O exercício da
liberdade, elemento que se mostrará ao longo da história política
diametralmente antagônico à igualdade, compreendeu, sob o arquétipo do “Bom
selvagem” idealizado por Rousseau, uma experiência existencial desvinculada das
coerções do organismo social, cuja renúncia a este “modus vivendi” nascerá dos
efeitos advindos do surgimento da propriedade privada (Gonzaga e Carnio, 2010;
pág. 40).
Sob esta ótica, o
contrato tácito, decorrente do abandono desta vida em comum regulador das ações
humanas, significará a pedra de toque
para compreensão de como a humanidade saltara da simplicidade harmônica
comunitária à complexidade social consensualmente admitida.
Sem embargo disso,
compreenderá Engels que, no conjunto desarmônico da sociedade capitalista, o
elemento matrimonial monogâmico além de representar o embrião da subordinação
feminina ao homem (Engels, 2010; pág. 87), escamoteia seu real propósito, qual
seja projetar o casamento ao nível da relação contratual sob a formulação de
uma suposta liberdade (desmascarada pelo fato de que as uniões, em regra,
resultavam de conveniências familiares) que encerra, essencialmente, a ideia de
legitimação do direito hereditário (Engels, 2010; pág. 102-104).
À vista do cenário
acima, impõe-se observar, sob pena de mascarar os reflexos que o liberalismo
econômico projetou a partir do discurso fraterno-libertário-igualitário, cuja
fundação remonta à revolução francesa, a polarização por ele criada. Assim, a
tripartição que o programa revolucionário Francês propunha, consubstanciado na
liberdade, igualdade e fraternidade, se desdobraria numa divergência profunda
para os dois principais ideais políticos da contemporaneidade – socialismo e
liberalismo (Magnoli e Barbosa; 2011; pág. 10, 11)).
Nesse contexto,
compreendida a liberdade inicialmente como caminho à desconstrução do regime
absolutista, cujo governo encontraria seu fundamento “na vontade do povo”,
propõe-se uma plataforma cuja tradução se revelará “sob a forma dos direitos
individuais”, conjugados nas liberdades econômicas e direitos políticos. Por seu
turno, os socialistas apoderaram-se “do princípio da igualdade”, expresso na
defesa “de direitos coletivos econômicos e sociais”. A tentativa de
conformar a realidade social à preponderância de um dos princípios retro
citados desenhará a cena da “história política contemporânea”.
Malgrado a
dissonância entre as correntes, convergiram estas, contraditoriamente, na
demonstração do quão negativo pode ser a radicalização do discurso ideológico,
já que, de um lado, a liberdade, ao encontrar seu aplicativo no campo
econômico, o realiza sob a “desigualdade de classes”, à medida que as
antagoniza (trabalhadores e detentores dos meios de produção), expondo, assim,
a chaga da exclusão. Não obstante, a igualdade, ao expressar-se pela imposição
restritiva da autonomia sobre o patrimônio de modo extremoso, representará
sério óbice ao empreendimento, causando, inclusive, enormes limitações ao exercício
da liberdade (Magnoli e Barbosa; 2011; pág. 11).
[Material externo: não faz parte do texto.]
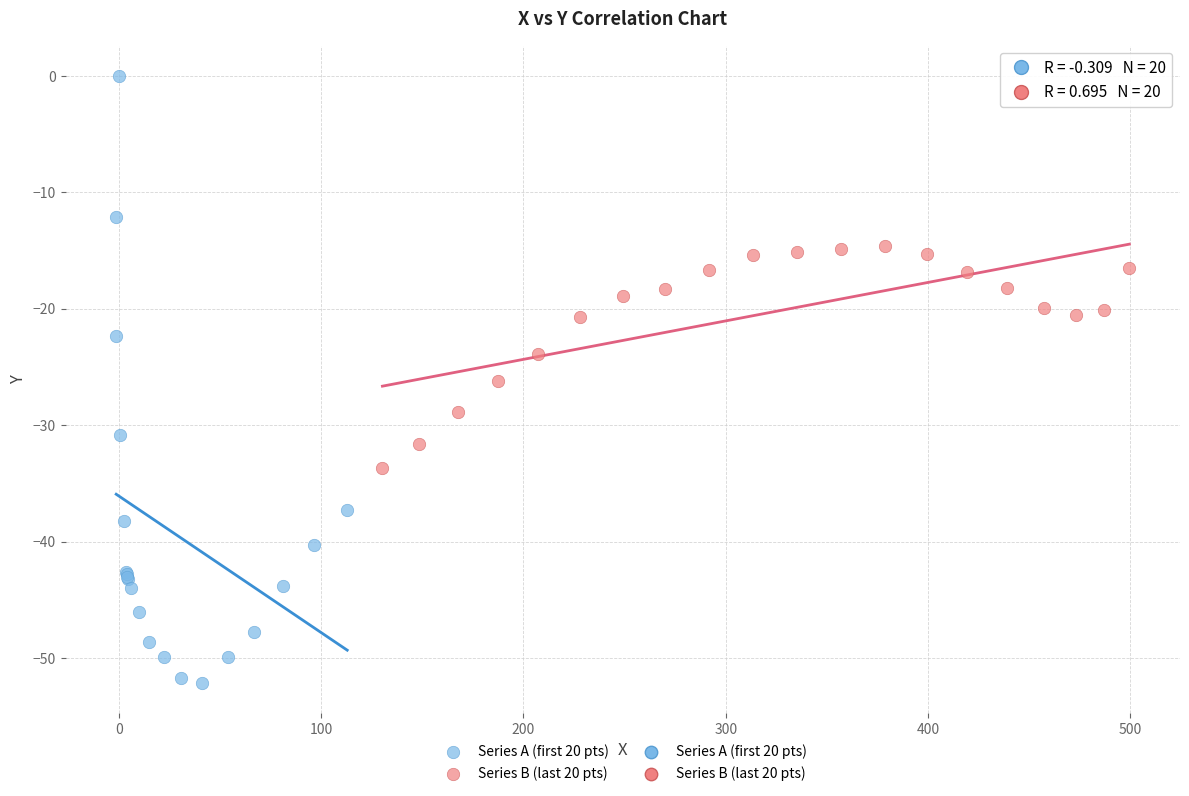

Which series contains the highest Y value?

Series A (first 20 pts)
Em algum lugar na Via Láctea,
Maurício Alves
REFERÊNCIAS
ROUSSEAU, Jean-Jacques. Do Contrato Social,3º ed., São Paulo,
Martin Claret, 2011;
MAGNOLI, Demétrio e BARBOSA, Elaine
Senise. O mundo em desordem. 1º ed.,
v. 1. Rio de Janeiro, Record, 2011;
ENGELS, Friedrich. A origem da Família, da Propriedade Privada
e do Estado. 1º ed. São Paulo, Expressão popular;
GONZAGA, Alvaro Luiz Travassos de
Azevedo, CARNIO, Henrique Carbellini. Sociologia
jurídica. 1º ed. São Paulo, Saraiva, 2010.